Dana Helen Stabenow was born in Anchorage, Alaska, on March 27, 1952. Her grandfather was the first DC-3 pilot for Alaska Airlines. She grew up on a seventy-five-foot fish tender named the Celtic in Cook Inlet and Prince William Sound and lived with her mother, Joan Perry Barnes, who was a deckhand. Her mother, an avid reader, could bake bread, skin and butcher a moose, pluck and cook ducks, and help maintain and run a fishing boat. Stabenow’s earliest memory is of her mother reading the story of Snow White to her, and Stabenow learned to read before entering kindergarten. She read all the Nancy Drew books in the local library’s collection in about a month; however, it was Josephine Tey’s The Daughter of Time (1951) that hooked Stabenow on the mystery genre. She graduated from Seldovia High School in 1969 while working part-time for an air taxi service. Then she put herself through college working as an egg grader, bookkeeper, and expediter for Whitney-Fidalgo Seafoods in Anchorage. She received a bachelor’s degree in journalism from the University of Alaska-Fairbanks in 1973.

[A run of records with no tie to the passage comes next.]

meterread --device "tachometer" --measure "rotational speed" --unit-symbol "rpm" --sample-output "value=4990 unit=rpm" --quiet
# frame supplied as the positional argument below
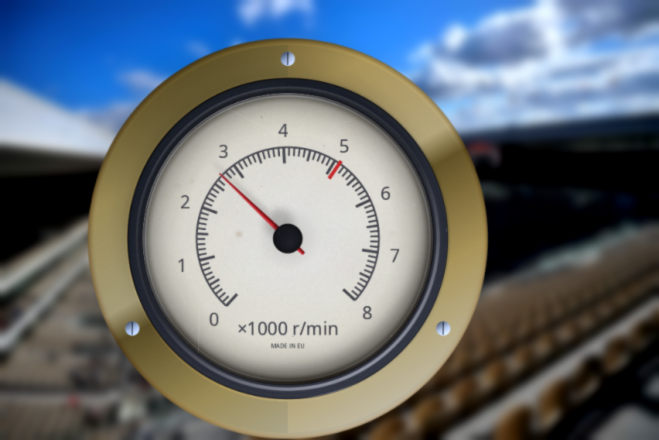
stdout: value=2700 unit=rpm
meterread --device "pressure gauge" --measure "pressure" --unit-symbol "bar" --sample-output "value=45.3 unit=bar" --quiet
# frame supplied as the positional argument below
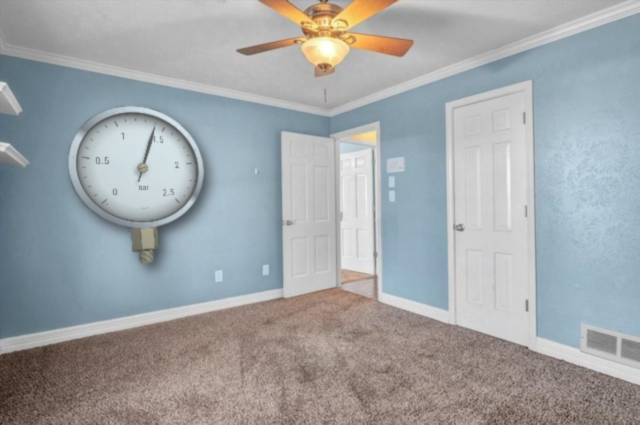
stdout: value=1.4 unit=bar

After graduation, Stabenow backpacked around Europe for four months. After her return, she worked in public relations for Alyeska Pipeline at Galbraith Lake and later for British Petroleum at Prudhoe Bay. In 1982, she enrolled in the University of Alaska-Anchorage’s master of fine arts program, from which she graduated in 1985. She began to write seriously at this time. She sold her first novel, Second Star (1991), to Ace Science Fiction in 1990. It was the first of three books in her Star Svensdotter series, set in the near future when people are moving off the planet.
In 1991, Laura Anne Gilman, Stabenow’s editor at Ace, learned that she had an unsold two-hundred-page mystery novel that she had written two years earlier. After reading the manuscript, Gilman agreed to publish A Cold Day for Murder and offered Stabenow a contract for three books featuring Kate Shugak as the main character. When Gilman moved to another publisher, Stabenow started the Liam Campbell series. In 2006, she published her first thriller, Blindfold Game. To collect background information, Stabenow spent sixteen days on board the Coast Guard cutter Alex Haley on patrol in the Bering Sea. She became president of the Alaska chapter of Sisters in Crime and has written the travel column for Alaska magazine.